Trattamento

La terapia del varicocele è chirurgica. Uno degli aspetti più impegnativi nella gestione del varicocele dell’adolescente è rappresentato proprio dall’individuazione dei criteri per stabilire l’indicazione al trattamento chirurgico. Infatti, non tutti i ragazzi portatori di varicocele debbono essere operati.

Esistono dei criteri precisi, universalmente adottati, secondo cui il trattamento chirurgico è sicuramente necessario nei casi:

  • con documentata riduzione del volume testicolare (ipoplasia/ipotrofia);
  • sintomatici con dolore o senso di peso gravativo;
  • con varicocele visibile e palpabile (III e IV grado).

La migliore procedura per il trattamento del varicocele dell’adolescente non è stata ancora stabilita, tuttavia a prescindere dalla metodica prescelta, il trattamento del varicocele consiste nel bloccare il reflusso venoso legando oppure occludendo le radici della vena spermatica interna o la vena stessa.

La chiusura della vena spermatica interna, che è la chiave del problema, si ottiene con numerose tecniche, sia esclusivamente chirurgiche, ad approccio addominale o inguinale, sia di radiologia interventistica eseguendo una sclerosi o un’embolizzazione attraverso una puntura di una vena del braccio o dell’inguine.Esiste inoltre una tecnica mista, che si avvale contemporaneamente delle due metodiche (chirurgica e radiologica), chiamata sclerosi anterograda (intervento di Tauber ). Questa procedura prevede una piccola incisione dello scroto attraverso cui è isolata una vena dilatata del plesso pampiniforme, che viene successivamente incannulata con un sottile catetere attraverso il quale si introduce del mezzo di contrasto. In questo modo si riesce ad ottenere una perfetta visualizzazione della vena spermatica che viene chiusa, selettivamente, introducendovi una sostanza sclerosante (sclero-embolizzazione anterograda).

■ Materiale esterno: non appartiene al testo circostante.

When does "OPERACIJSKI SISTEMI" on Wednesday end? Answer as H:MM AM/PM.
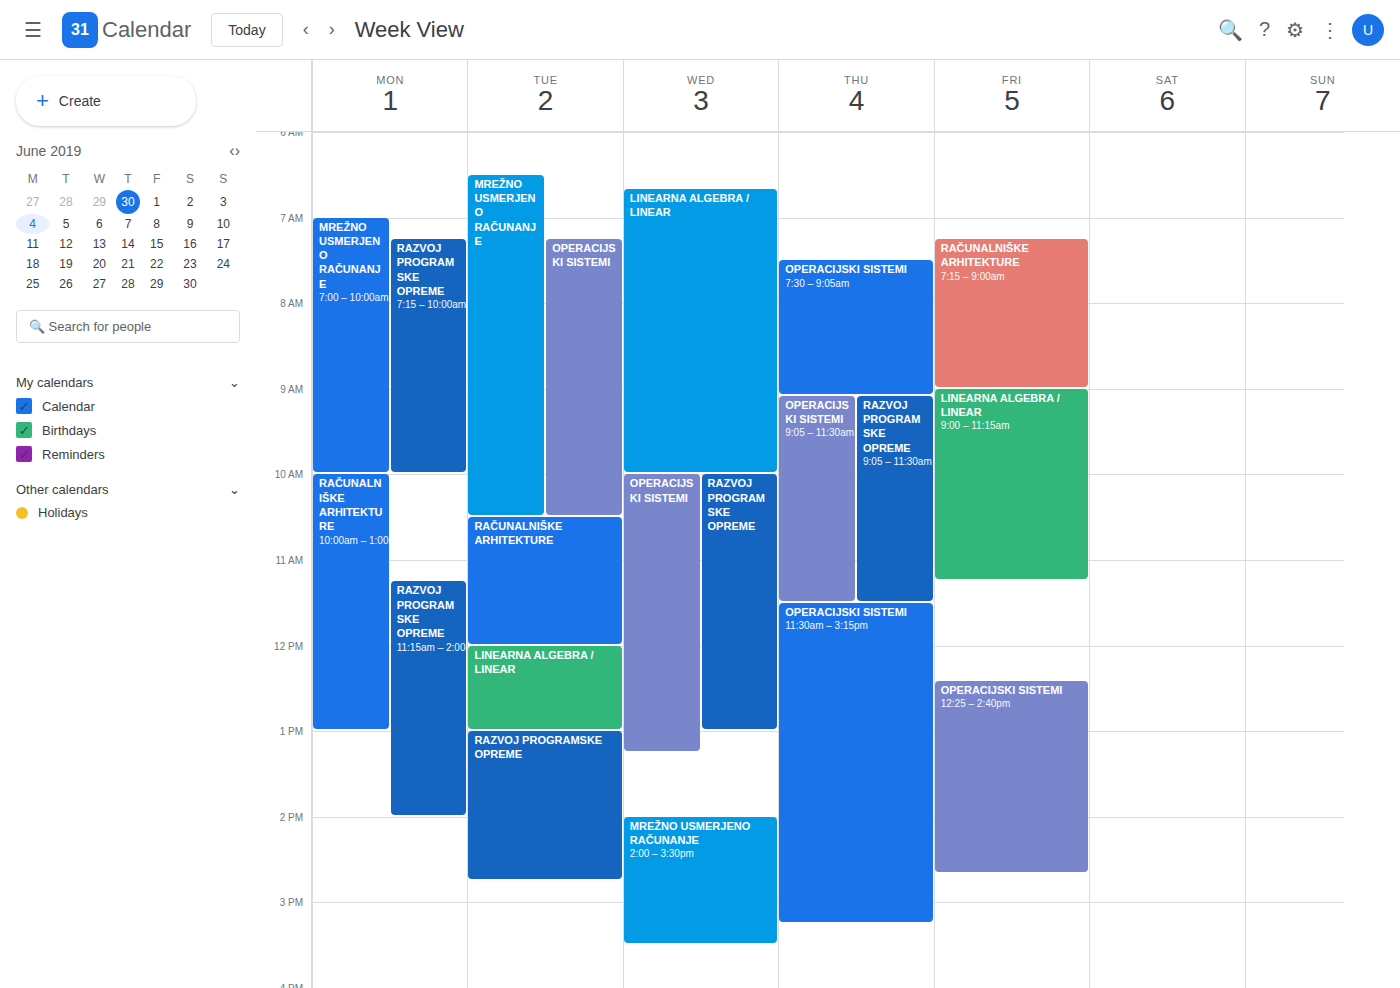
1:15 PMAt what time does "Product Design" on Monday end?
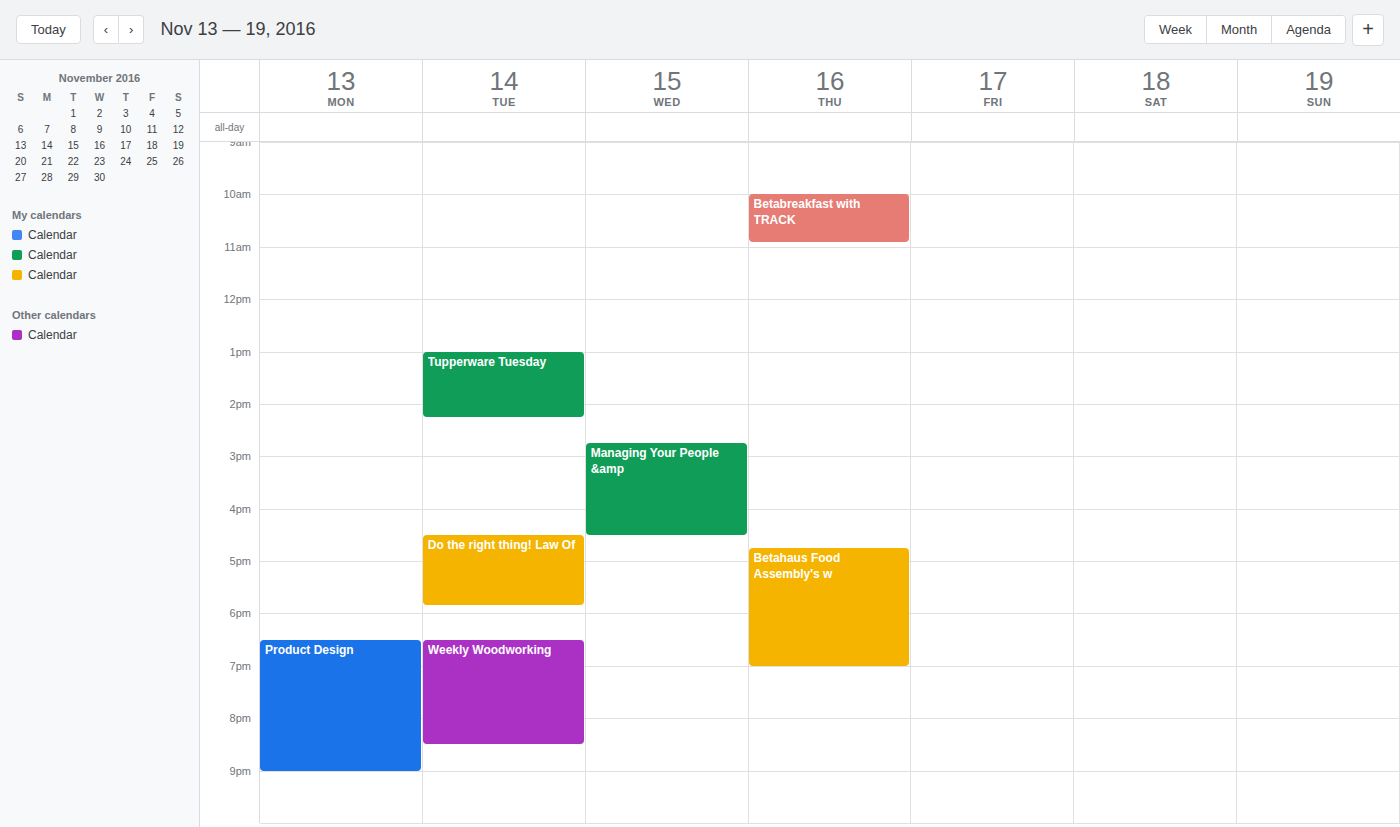
21:00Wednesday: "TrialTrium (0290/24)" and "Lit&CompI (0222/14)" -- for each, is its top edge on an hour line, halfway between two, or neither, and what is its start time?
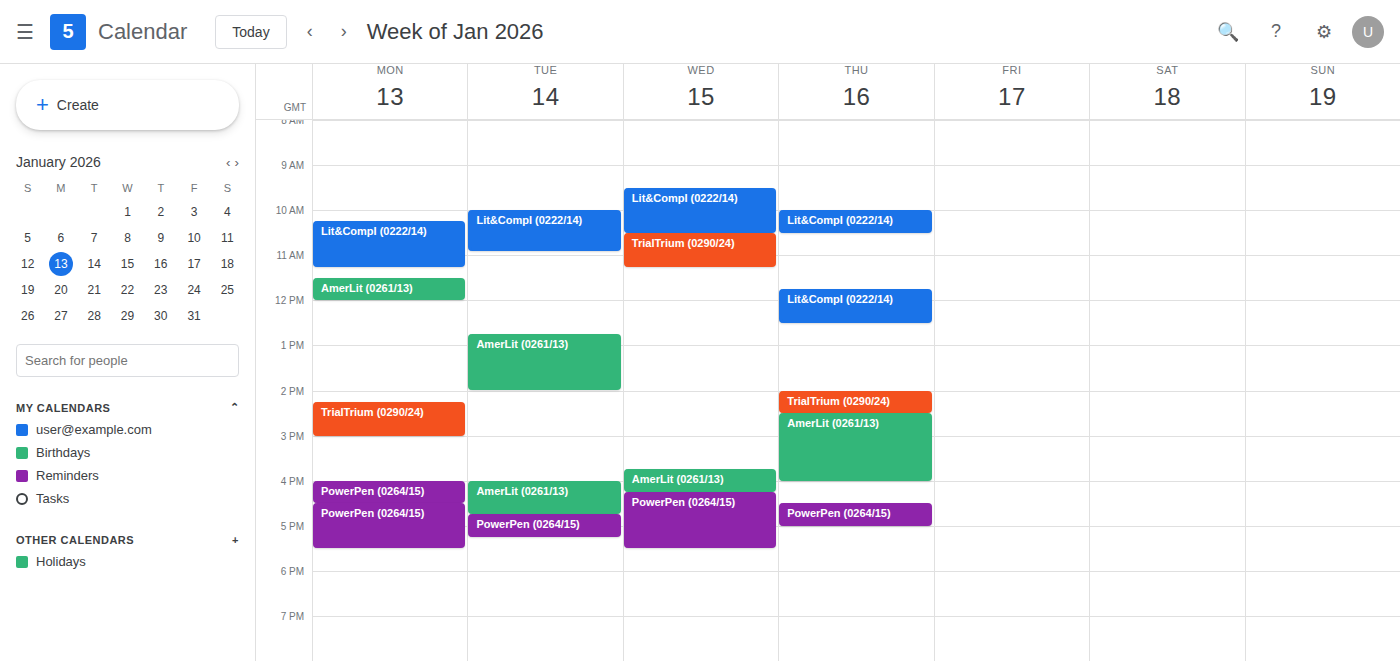
"TrialTrium (0290/24)": 10:30 AM, halfway between the 10 AM and 11 AM lines. "Lit&CompI (0222/14)": 9:30 AM, halfway between the 9 AM and 10 AM lines.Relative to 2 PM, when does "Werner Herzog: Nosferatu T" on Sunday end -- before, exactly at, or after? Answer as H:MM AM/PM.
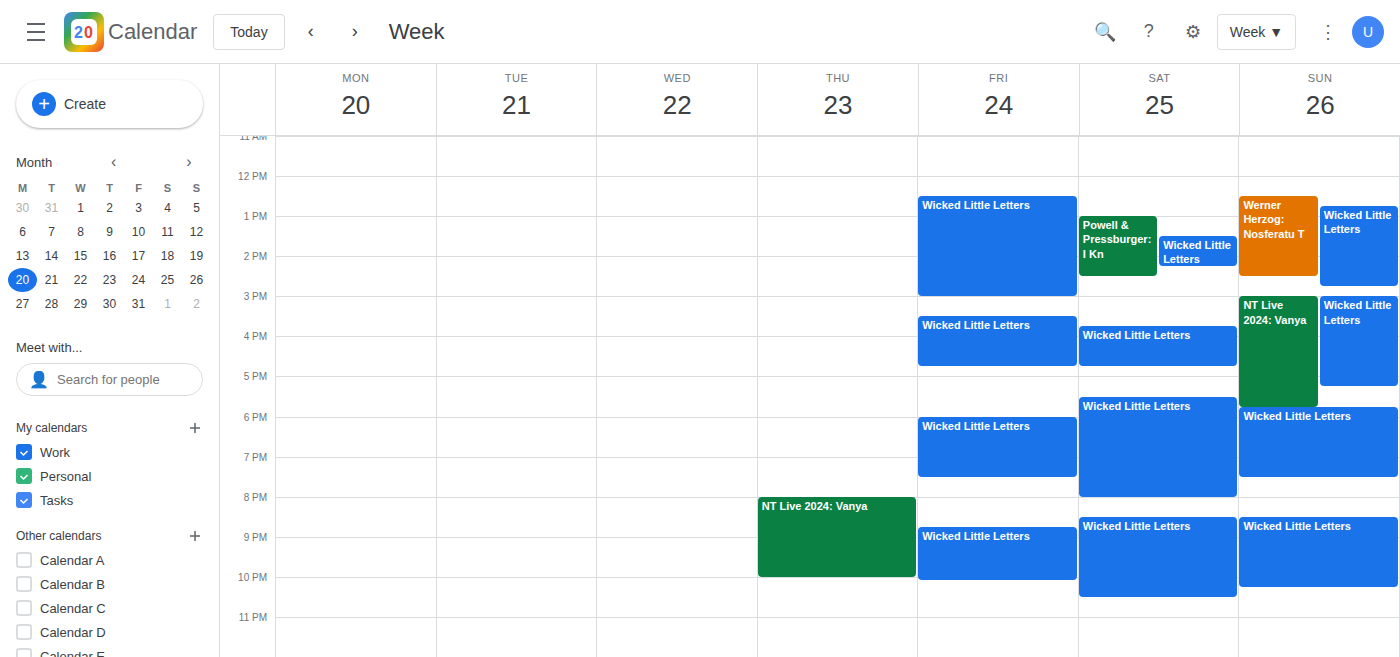
2:30 PM -- after 2 PM, 30 minutes below the 2 PM line.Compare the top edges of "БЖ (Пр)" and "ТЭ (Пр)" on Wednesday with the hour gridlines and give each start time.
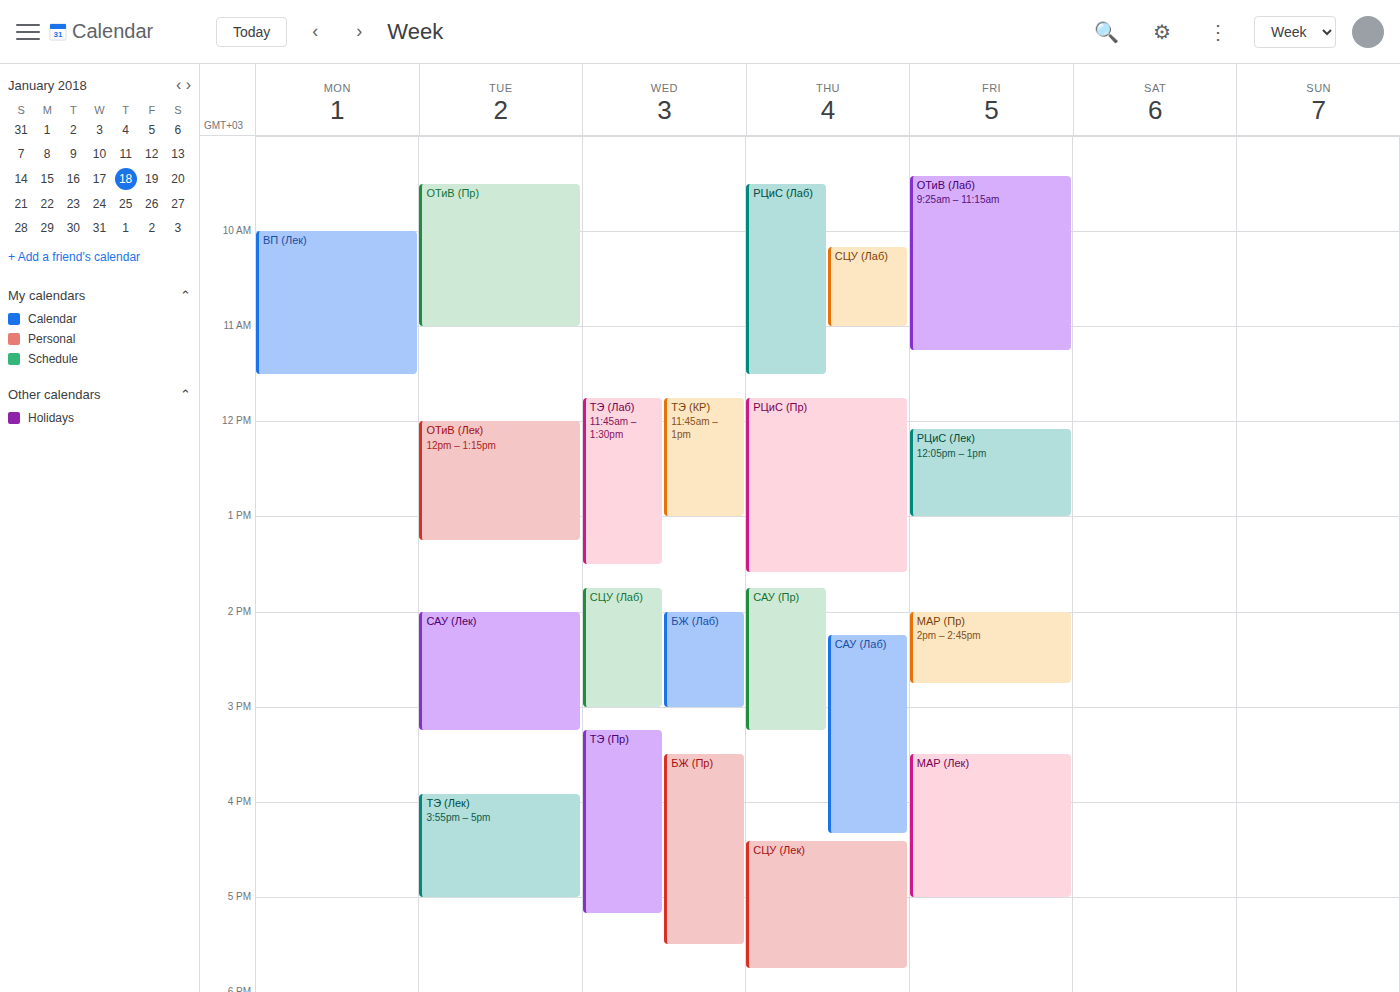
"БЖ (Пр)": 3:30 PM, halfway between the 3 PM and 4 PM lines. "ТЭ (Пр)": 3:15 PM, neither: a quarter of the way from the 3 PM line to the 4 PM line.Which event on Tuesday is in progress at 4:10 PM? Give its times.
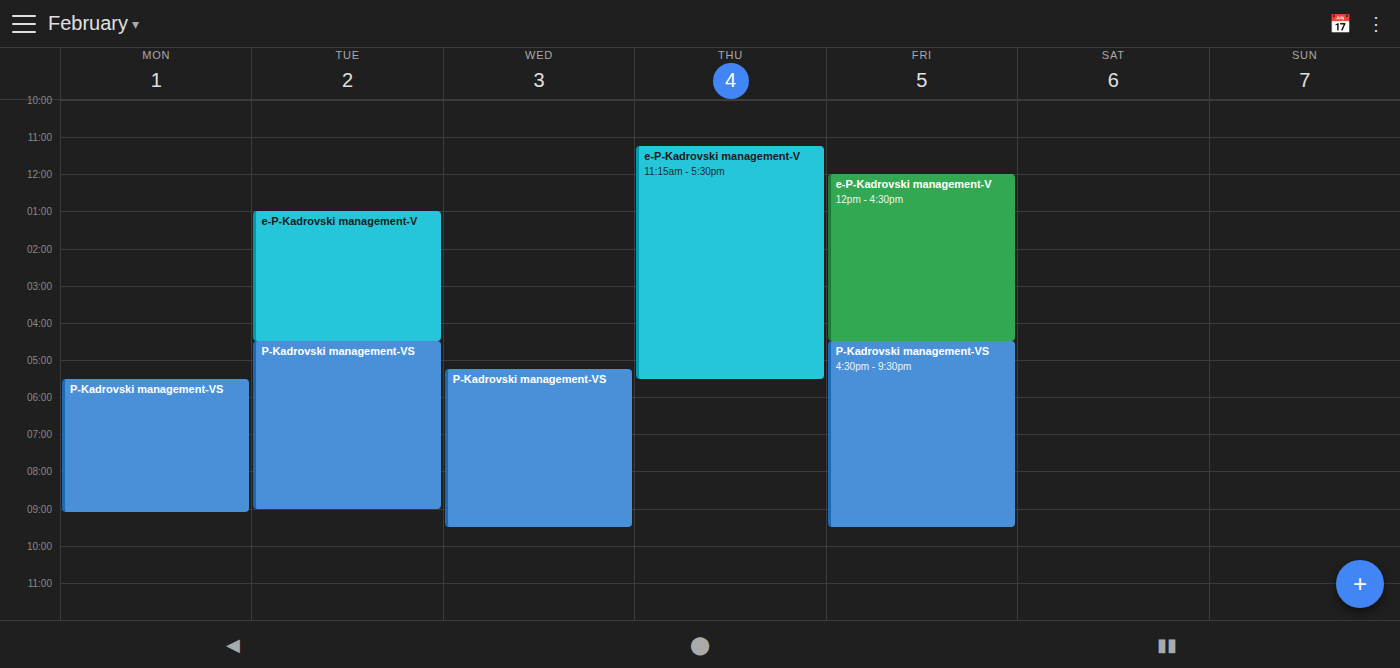
"e-P-Kadrovski management-V", 1:00 PM to 4:30 PM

vantaggi di questa tecnica sono molteplici:

  • mini-invasività chirurgica ed anestesiologica (anestesia locale);
  • minor rischio di recidive grazie alla costante visualizzazione della chiusura dell’intera vena responsabile del varicocele durante la fase radiologica;
  • minor rischi di complicanze in primis l’idrocele per la contemporanea legatura della vena e dei vasi linfatici che costituisce una frequente complicanza delle tecniche chirurgiche classiche.